Document images with source code:
--- --- ---
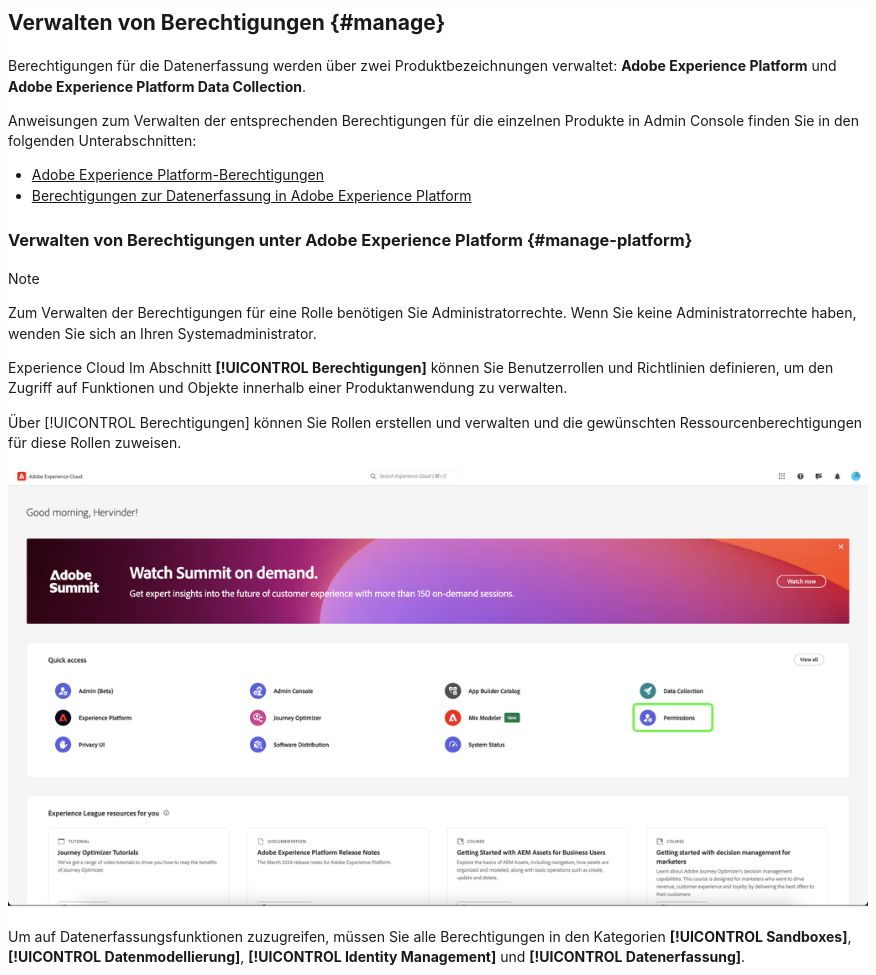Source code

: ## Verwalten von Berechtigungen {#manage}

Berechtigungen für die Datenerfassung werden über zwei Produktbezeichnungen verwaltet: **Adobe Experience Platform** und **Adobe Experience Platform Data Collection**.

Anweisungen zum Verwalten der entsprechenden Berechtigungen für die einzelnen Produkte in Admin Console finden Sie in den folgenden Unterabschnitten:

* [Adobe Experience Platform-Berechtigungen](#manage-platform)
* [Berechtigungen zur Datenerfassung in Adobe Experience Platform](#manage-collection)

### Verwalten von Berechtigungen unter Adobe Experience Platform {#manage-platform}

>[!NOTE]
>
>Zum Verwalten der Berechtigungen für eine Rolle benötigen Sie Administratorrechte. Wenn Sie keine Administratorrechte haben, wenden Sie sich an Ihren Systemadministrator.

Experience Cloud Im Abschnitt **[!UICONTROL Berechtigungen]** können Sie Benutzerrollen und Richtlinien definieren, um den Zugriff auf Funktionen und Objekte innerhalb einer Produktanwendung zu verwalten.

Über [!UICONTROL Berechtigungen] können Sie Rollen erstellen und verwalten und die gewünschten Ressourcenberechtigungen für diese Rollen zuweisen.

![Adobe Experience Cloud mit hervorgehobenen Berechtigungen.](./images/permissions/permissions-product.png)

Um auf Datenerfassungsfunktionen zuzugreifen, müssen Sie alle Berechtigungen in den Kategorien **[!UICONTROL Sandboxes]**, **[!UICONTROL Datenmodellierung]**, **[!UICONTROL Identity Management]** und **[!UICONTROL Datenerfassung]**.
--- --- ---
→ YOUR GOAL:
Rewrite the rows from the line containing "[Adobe Experience Platform-Berechtigungen](#manage-platform)" through the end of the rows, switching "Administratorrechte" to "Administratorberechtigungen" and leaving everything else unchanged.

→ YOUR SOLUTION:
* [Adobe Experience Platform-Berechtigungen](#manage-platform)
* [Berechtigungen zur Datenerfassung in Adobe Experience Platform](#manage-collection)

### Verwalten von Berechtigungen unter Adobe Experience Platform {#manage-platform}

>[!NOTE]
>
>Zum Verwalten der Berechtigungen für eine Rolle benötigen Sie Administratorberechtigungen. Wenn Sie keine Administratorberechtigungen haben, wenden Sie sich an Ihren Systemadministrator.

Experience Cloud Im Abschnitt **[!UICONTROL Berechtigungen]** können Sie Benutzerrollen und Richtlinien definieren, um den Zugriff auf Funktionen und Objekte innerhalb einer Produktanwendung zu verwalten.

Über [!UICONTROL Berechtigungen] können Sie Rollen erstellen und verwalten und die gewünschten Ressourcenberechtigungen für diese Rollen zuweisen.

![Adobe Experience Cloud mit hervorgehobenen Berechtigungen.](./images/permissions/permissions-product.png)

Um auf Datenerfassungsfunktionen zuzugreifen, müssen Sie alle Berechtigungen in den Kategorien **[!UICONTROL Sandboxes]**, **[!UICONTROL Datenmodellierung]**, **[!UICONTROL Identity Management]** und **[!UICONTROL Datenerfassung]**.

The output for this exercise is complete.